In many cases, it can prove easier for you as a landlord to evict a commercial tenant than a residential one, but you can still land yourself in trouble if you do not follow proper procedures when doing so. Maybe your tenant failed to pay you within the time frame your lease agreement dictates, or perhaps he or she otherwise failed to abide by the terms of your contract.
Regardless of your reasoning for wanting to evict your commercial tenant, make sure to cover your bases by taking the following steps when moving forward.
Give your lease agreement a thorough review
While you cannot evict your commercial tenant without due cause, you may be able to do so if the tenant fails to uphold his or her end of your lease agreement. Comb through your lease agreement carefully to make sure your tenant’s actions are, in fact, grounds for eviction as specified in the lease. If he or she has not broken the terms of the lease, you may have to wait until the lease expires before you can ask the renter to vacate.
Provide written notification of your intent
The next step in evicting a commercial tenant involves notifying your tenant about the issue at hand and telling him or her that you plan to evict if the renter does not promptly rectify the problem. Whether your problem stems from a failure on your tenant’s part to maintain the property, or something else entirely, be clear about the time frame in which you need the problem remedied. Follow Florida laws, unless your lease agreement stipulates that your tenant has a longer length of time to address problems.

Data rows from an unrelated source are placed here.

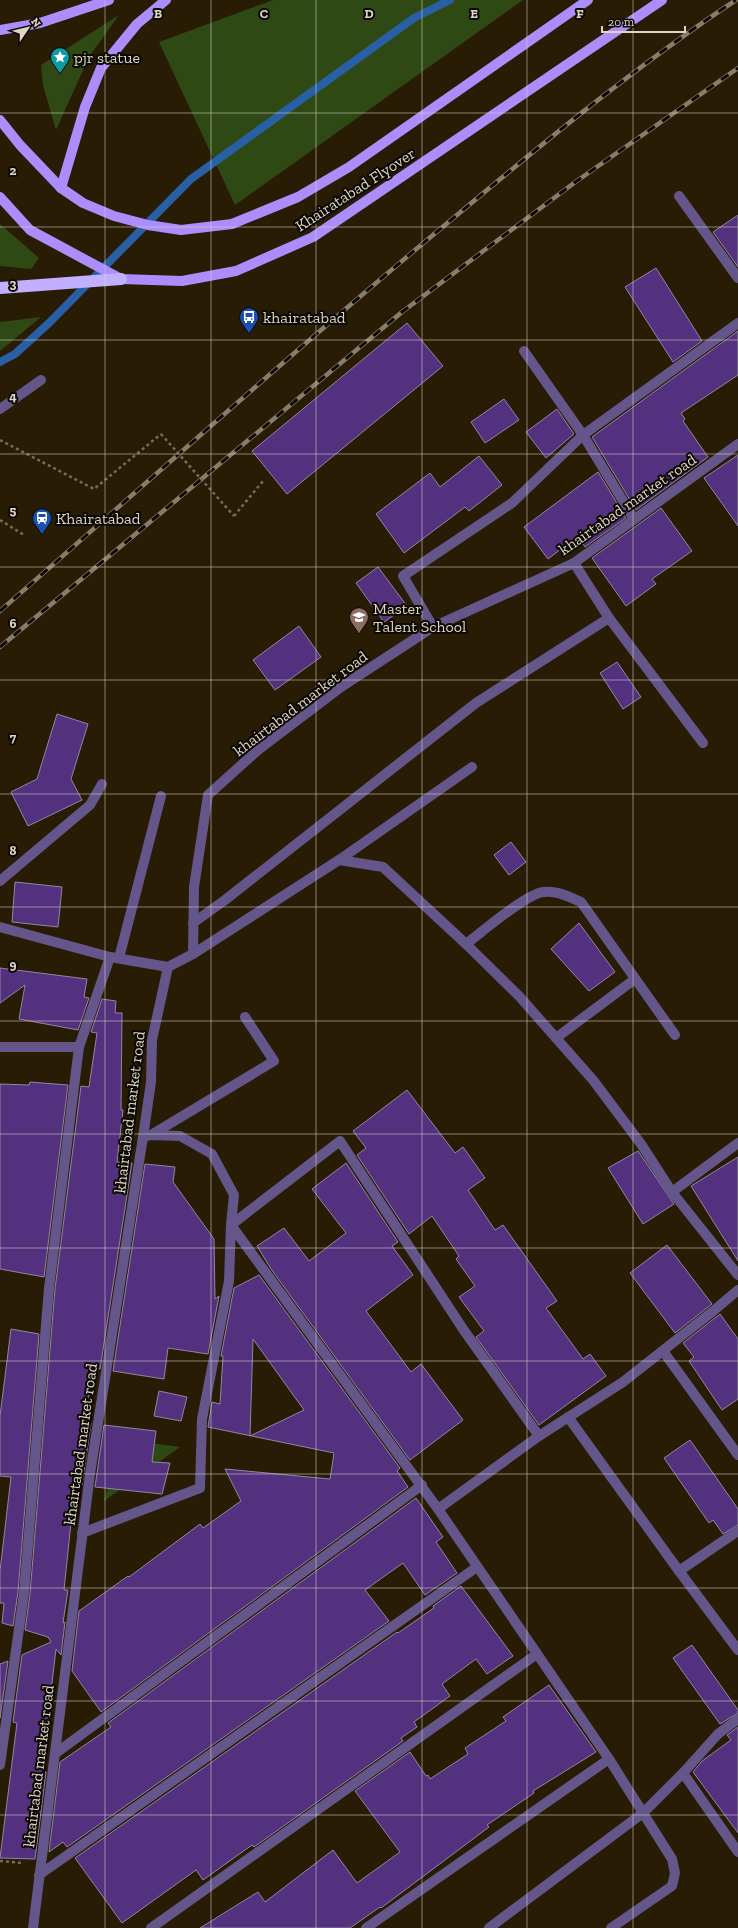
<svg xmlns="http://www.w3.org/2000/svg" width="738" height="1928" font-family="'Zilla Slab',serif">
	<rect width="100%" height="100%" fill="#281c05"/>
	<!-- green -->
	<g fill="#2f4915">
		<path d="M273,0H523L235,205L159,42Z"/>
		<path d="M119,15L89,57L56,130L43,85L41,65Z"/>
		<path d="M0,224L39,258L31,269L0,266Z"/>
		<path d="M41,317L0,351V322Z"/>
		<path d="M122,1439L180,1447L104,1501Z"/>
	</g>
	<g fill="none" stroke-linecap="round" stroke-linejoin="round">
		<!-- stream -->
		<path stroke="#285fa5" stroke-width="8" d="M0,362L15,354L49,323L191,179L414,18L450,0"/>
	</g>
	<!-- building -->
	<g fill="#54317e" stroke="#9187a2" fill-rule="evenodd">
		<path d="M738,215V267L713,232Z"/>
		<path d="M656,268L702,341L673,362L625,287Z"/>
		<path d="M407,323L443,366L287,494L252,451Z"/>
		<path d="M738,331V375L681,413L685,419L683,421L708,457L636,510L592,437Z"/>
		<path d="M504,399L519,420L485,443L471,422Z"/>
		<path d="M557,409L574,434L546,458L526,432Z"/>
		<path d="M738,455V526L704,478Z"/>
		<path d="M479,456L502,485L469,511L465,507L404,553L376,514L430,473L440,487Z"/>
		<path d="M598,472L626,518L585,547L578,536L548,559L524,527Z"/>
		<path d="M661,508L692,551L652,579L656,584L626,606L592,558Z"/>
		<path d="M378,567L407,606L384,622L356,583Z"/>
		<path d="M299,626L321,657L275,690L253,660Z"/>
		<path d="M617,662L641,697L623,709L600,673Z"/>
		<path d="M57,714L88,724L71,779L82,800L28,826L11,792L37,779Z"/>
		<path d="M511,842L526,862L509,875L494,855Z"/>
		<path d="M15,882L62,887L58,927L12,922Z"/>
		<path d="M579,923L615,972L589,991L551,949Z"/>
		<path d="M0,968L87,979L84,997L89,998L78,1030L19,1019L25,985L0,1003Z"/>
		<path d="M102,999L116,1001L115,1013H122L121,1110H123L117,1162L132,1163L100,1369L92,1367L86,1422L91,1423L82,1485L75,1484L64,1590H68L63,1623L65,1622L61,1655L56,1649L41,1775L46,1772L35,1859L0,1858L17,1723L13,1722L22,1655L51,1642L48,1637L25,1630L30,1594L55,1289L81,1086L89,1087L97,1033L91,1032Z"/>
		<path d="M30,1082L68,1085L44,1277L0,1269V1084L29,1085Z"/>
		<path d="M407,1090L455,1153L463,1147L485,1178L468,1190L495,1230L503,1225L557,1301L546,1308L583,1359L590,1354L606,1376L539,1425L476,1337L484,1331L459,1297L475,1286L456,1259L459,1256L432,1216L409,1234L357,1155L366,1148L353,1131Z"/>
		<path d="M638,1151L674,1204L643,1224L608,1168Z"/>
		<path d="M738,1157V1261L691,1186Z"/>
		<path d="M346,1163L398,1242L392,1246L413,1275L366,1311L411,1372L421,1364L463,1420L410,1460L271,1269L257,1246L284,1228L309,1261L346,1233L312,1189Z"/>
		<path d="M145,1164L175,1167L173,1182L214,1239L215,1299L219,1296L208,1354L168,1348L164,1379L113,1371Z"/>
		<path d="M667,1245L712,1304L675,1333L630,1273Z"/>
		<path d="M259,1275L400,1468L397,1471L408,1487L101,1712L72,1671L79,1611L128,1576L129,1577L200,1524L203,1528L241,1501L225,1469L330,1479L334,1453L208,1427L212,1402L220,1404L223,1356H221L234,1288ZM253,1339L304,1410L250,1436Z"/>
		<path d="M720,1314L738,1339V1399L722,1410L689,1361L694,1357L683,1343Z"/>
		<path d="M11,1329L39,1334L18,1592L13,1626L2,1623L4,1603H0V1571L11,1477L0,1476V1416Z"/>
		<path d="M159,1391L187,1397L181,1421L154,1416Z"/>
		<path d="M104,1425L156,1431L152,1462L170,1463L162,1494L95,1487Z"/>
		<path d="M690,1440L738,1509V1525L723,1534L713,1520L709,1523L664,1458Z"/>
		<path d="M416,1498L443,1537L436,1542L457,1573L425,1595L403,1563L365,1590L389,1621L67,1847L63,1842L49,1852L60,1762L111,1727L108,1723Z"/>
		<path d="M461,1586L513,1656L487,1674L476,1659L442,1684L450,1696L414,1722L417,1727L401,1738L403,1741L254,1847L252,1845L203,1880L196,1870L122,1923L75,1858L397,1632L398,1633L434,1608L433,1606Z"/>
		<path d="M692,1645L738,1710V1713L720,1724L673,1658Z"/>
		<path d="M8,1661L0,1718V1664Z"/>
		<path d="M549,1685L596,1752L533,1791L534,1793L487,1825L489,1827L381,1908L380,1907L350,1928H200L258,1892L265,1902L333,1850L357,1883L400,1852L355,1791L410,1752L426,1776L428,1775L430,1779L468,1754L465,1748L506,1721L503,1717Z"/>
		<path d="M738,1727V1833L693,1772L702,1761L731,1740L727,1735Z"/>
	</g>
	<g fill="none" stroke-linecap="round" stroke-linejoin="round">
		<!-- path -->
		<g stroke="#766c59" stroke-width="2.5" stroke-dasharray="3 3" stroke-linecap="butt">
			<path d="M0,440L94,489L161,434"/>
			<path d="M234,516L263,481"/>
			<path d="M0,520L24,535"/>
			<path d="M0,1861L22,1863"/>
		</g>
		<!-- minor -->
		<g stroke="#64568b" stroke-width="10">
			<path d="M679,196L738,278"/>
			<path d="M524,351L583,435L634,519"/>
			<path d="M0,409L41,380"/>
			<path d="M574,563L609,618L703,743"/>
			<path d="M433,627L403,576L512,503L583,435L738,323"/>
			<path d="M339,860L383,867L466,944L519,996L593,1080L641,1144L672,1192L738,1275"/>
			<path d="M0,881L90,805L102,784"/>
			<path d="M193,923L225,900L476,703L609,618"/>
			<path d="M0,927L110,957L168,967L193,954L194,887L208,795L258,750L341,687L433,627L574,563L738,444"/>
			<path d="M466,944C482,932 526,894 543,892C557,890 569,897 581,902L675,1035"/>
			<path d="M193,954L339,860L472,767"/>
			<path d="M119,958L161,796"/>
			<path d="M556,1038L635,979"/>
			<path d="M0,1047H79"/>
			<path d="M151,1135L274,1061L245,1017"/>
			<path d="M143,1137L151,1135L180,1136L212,1154L234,1195L231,1225L438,1509L609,1759L672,1859L675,1873L672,1886L611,1928"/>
			<path d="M672,1192L738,1143"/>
			<path d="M663,1351L738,1455"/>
			<path d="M568,1417L679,1571L738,1650"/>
			<path d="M438,1509L539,1436L623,1382L712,1312L738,1290"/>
			<path d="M82,1533L200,1488L202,1419L229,1281L231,1225L340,1141L463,1329L539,1436"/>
			<path d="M679,1571L738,1531"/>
			<path d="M56,1753L422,1485"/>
			<path d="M0,1765L24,1593L49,1288L79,1047L110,957"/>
			<path d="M683,1773L738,1852"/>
			<path d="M39,1875L477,1567"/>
			<path d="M33,1928L90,1474L143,1137L151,1082L152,1040L168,967"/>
			<path d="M151,1928L537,1654"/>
			<path d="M366,1928L609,1759"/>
			<path d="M489,1928L643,1813L683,1773L718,1734L738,1719"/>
		</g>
		<!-- major -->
		<g stroke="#ab8dfb" stroke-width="10">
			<path d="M0,30L40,23L109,0"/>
			<path d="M0,120L20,145L61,188L83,203L114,216L148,225L181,230L232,224L298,197L349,167L588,0"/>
			<path d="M61,188L85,107L101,68L137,24L166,0"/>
			<path d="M0,197L30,230L121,279L182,281L236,271L313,237L662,0"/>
		</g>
		<!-- highway -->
		<path stroke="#c2afff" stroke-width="12" d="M0,288L121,279"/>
		<!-- rail casing -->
		<g stroke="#867d6b" stroke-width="4.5">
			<g id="rail">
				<path d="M0,611C150,480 298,347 451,220C543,143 636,66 736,0"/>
				<path d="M0,647L402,312L574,183L738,68"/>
			</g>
		</g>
		<!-- rail -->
		<use href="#rail" stroke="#0c0802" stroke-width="3" stroke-dasharray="9" stroke-linecap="butt"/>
		<!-- path-bridge -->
		<path stroke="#766c59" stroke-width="2.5" stroke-dasharray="3 3" stroke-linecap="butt" d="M161,434L234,516"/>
	</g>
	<!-- grid -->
	<path fill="none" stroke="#ddd6c8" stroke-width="1" stroke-opacity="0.55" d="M105,0V1928M211,0V1928M316,0V1928M422,0V1928M527,0V1928M633,0V1928M0,113H738M0,227H738M0,340H738M0,454H738M0,567H738M0,680H738M0,794H738M0,907H738M0,1021H738M0,1134H738M0,1248H738M0,1361H738M0,1474H738M0,1588H738M0,1701H738M0,1815H738"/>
	<!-- icons -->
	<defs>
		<g id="sight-pin" transform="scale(1)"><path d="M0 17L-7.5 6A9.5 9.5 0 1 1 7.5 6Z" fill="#0f9aa8" stroke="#0c0802"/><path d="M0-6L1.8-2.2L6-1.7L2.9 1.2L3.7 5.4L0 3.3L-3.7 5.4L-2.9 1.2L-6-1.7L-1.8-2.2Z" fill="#fff"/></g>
		<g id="bus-pin" transform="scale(1)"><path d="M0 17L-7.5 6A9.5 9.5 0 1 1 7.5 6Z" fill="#1a4fb4" stroke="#0c0802"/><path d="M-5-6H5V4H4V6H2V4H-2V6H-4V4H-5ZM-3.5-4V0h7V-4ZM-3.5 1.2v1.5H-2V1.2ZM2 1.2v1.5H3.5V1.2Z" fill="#fff"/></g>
		<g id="station-pin" transform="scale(1)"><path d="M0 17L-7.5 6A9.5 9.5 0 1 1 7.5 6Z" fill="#1a4fb4" stroke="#0c0802"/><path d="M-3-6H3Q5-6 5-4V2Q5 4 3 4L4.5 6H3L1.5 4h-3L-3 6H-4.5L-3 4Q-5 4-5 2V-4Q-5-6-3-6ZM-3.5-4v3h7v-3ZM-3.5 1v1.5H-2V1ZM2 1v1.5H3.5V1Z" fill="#fff"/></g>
		<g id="university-pin" transform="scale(1)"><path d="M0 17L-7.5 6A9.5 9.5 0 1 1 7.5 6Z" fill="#8d6e63" stroke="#0c0802"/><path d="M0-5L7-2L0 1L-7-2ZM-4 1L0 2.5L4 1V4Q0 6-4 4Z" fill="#fff"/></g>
	</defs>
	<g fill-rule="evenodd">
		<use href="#sight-pin" x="60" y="57"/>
		<use href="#bus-pin" x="249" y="317"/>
		<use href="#station-pin" x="42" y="518"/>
		<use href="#university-pin" x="359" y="617"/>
	</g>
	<g text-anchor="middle" stroke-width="4" stroke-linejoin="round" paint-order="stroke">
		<!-- poi labels -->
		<g font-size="16" fill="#ddd6c8" stroke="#0c0802" text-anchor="start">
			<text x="74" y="63">pjr statue</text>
			<text x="263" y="323">khairatabad</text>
			<text x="56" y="524">Khairatabad</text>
			<text x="373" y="614">Master<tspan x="373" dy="18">Talent School</tspan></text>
		</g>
		<!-- street labels -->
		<g font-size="16" fill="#ddd6c8" stroke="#0c0802">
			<text transform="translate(355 189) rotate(-33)" y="6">Khairatabad Flyover</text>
			<text transform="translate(627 504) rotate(-35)" y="6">khairtabad market road</text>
			<text transform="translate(300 703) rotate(-37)" y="6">khairtabad market road</text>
			<text transform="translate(129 1112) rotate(-83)" y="6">khairtabad market road</text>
			<text transform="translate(80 1444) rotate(-82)" y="6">khairtabad market road</text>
			<text transform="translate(38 1766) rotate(-83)" y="6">khairtabad market road</text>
		</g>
	</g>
	<g font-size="13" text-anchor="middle" font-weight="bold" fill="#ddd6c8" stroke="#0c0802" stroke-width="4" stroke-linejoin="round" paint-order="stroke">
		<text x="158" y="18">B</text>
		<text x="264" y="18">C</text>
		<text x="369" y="18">D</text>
		<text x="474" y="18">E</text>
		<text x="580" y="18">F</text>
		<text x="13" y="175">2</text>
		<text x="13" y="288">3</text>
		<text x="13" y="401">4</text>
		<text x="13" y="515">5</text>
		<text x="13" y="628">6</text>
		<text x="13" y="742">7</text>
		<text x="13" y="855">8</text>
		<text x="13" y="969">9</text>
	</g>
	<!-- north arrow -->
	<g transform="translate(28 28) rotate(55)" stroke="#0c0802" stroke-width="3" paint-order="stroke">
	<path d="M0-3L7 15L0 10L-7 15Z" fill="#ddd6c8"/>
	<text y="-6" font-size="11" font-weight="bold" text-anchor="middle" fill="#ddd6c8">N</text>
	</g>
	<!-- scale -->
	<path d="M602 26v6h83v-6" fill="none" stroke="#ddd6c8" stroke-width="2"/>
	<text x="608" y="26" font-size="12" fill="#ddd6c8" stroke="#0c0802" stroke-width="3" paint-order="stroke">20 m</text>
</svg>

Proceed with the eviction case
If your written notification does not furnish the results you desired, the next step is to file an eviction case with the county court. You will receive a court date, at which time you can plead your case to the judge and demonstrate the actions you took, to date, to try to remedy the problem with your tenant. If a judge sides with you, you will receive a writ of possession, which is the document you need to regain possession of your commercial property.